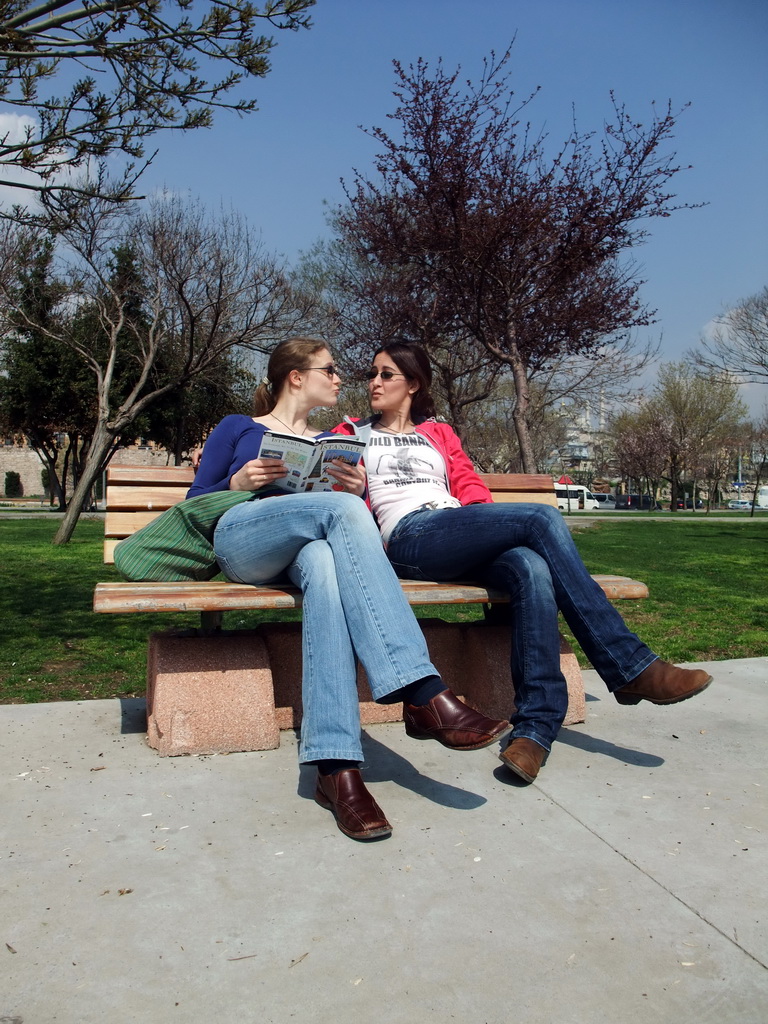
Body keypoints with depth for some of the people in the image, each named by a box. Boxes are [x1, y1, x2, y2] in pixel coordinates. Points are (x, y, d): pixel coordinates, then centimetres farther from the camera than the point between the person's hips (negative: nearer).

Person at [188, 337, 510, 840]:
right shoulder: (238, 428, 24)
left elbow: (361, 516, 21)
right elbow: (195, 501, 16)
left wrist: (359, 489, -2)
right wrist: (238, 481, -5)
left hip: (304, 548, 2)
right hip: (240, 539, -2)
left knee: (325, 564, -39)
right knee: (340, 510, -34)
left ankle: (336, 769, -51)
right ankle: (425, 693, -45)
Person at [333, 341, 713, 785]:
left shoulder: (439, 434, 30)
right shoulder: (350, 434, 25)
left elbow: (470, 486, 18)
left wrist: (489, 526, -2)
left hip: (461, 543, 4)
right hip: (409, 537, -4)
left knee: (531, 567, -32)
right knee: (544, 518, -24)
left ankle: (536, 725, -29)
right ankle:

.....

Copy every entry above verbatim, omitting the pictures.

Body keypoints with depth for some of the people in the image, each named by a box. Boxes are [x1, y1, x2, y2] in pixel coordinates. Points are (x, y, d): pixel coordinates, then centimetres farther from the camera than the point between the person's hips (negative: nearer).

Person at [188, 337, 510, 840]:
right shoulder: (238, 428, 24)
left elbow: (361, 516, 21)
right elbow: (195, 501, 16)
left wrist: (359, 489, -2)
right wrist: (238, 481, -5)
left hip: (304, 548, 2)
right hip: (240, 539, -2)
left knee: (325, 564, -39)
right knee: (340, 510, -34)
left ankle: (336, 769, -51)
right ankle: (425, 693, -45)
Person at [333, 341, 713, 785]:
left shoulder: (439, 434, 30)
right shoulder: (350, 434, 25)
left elbow: (470, 486, 18)
left wrist: (489, 526, -2)
left hip: (461, 543, 4)
right hip: (409, 537, -4)
left knee: (531, 567, -32)
right knee: (544, 518, -24)
left ankle: (536, 725, -29)
right ankle:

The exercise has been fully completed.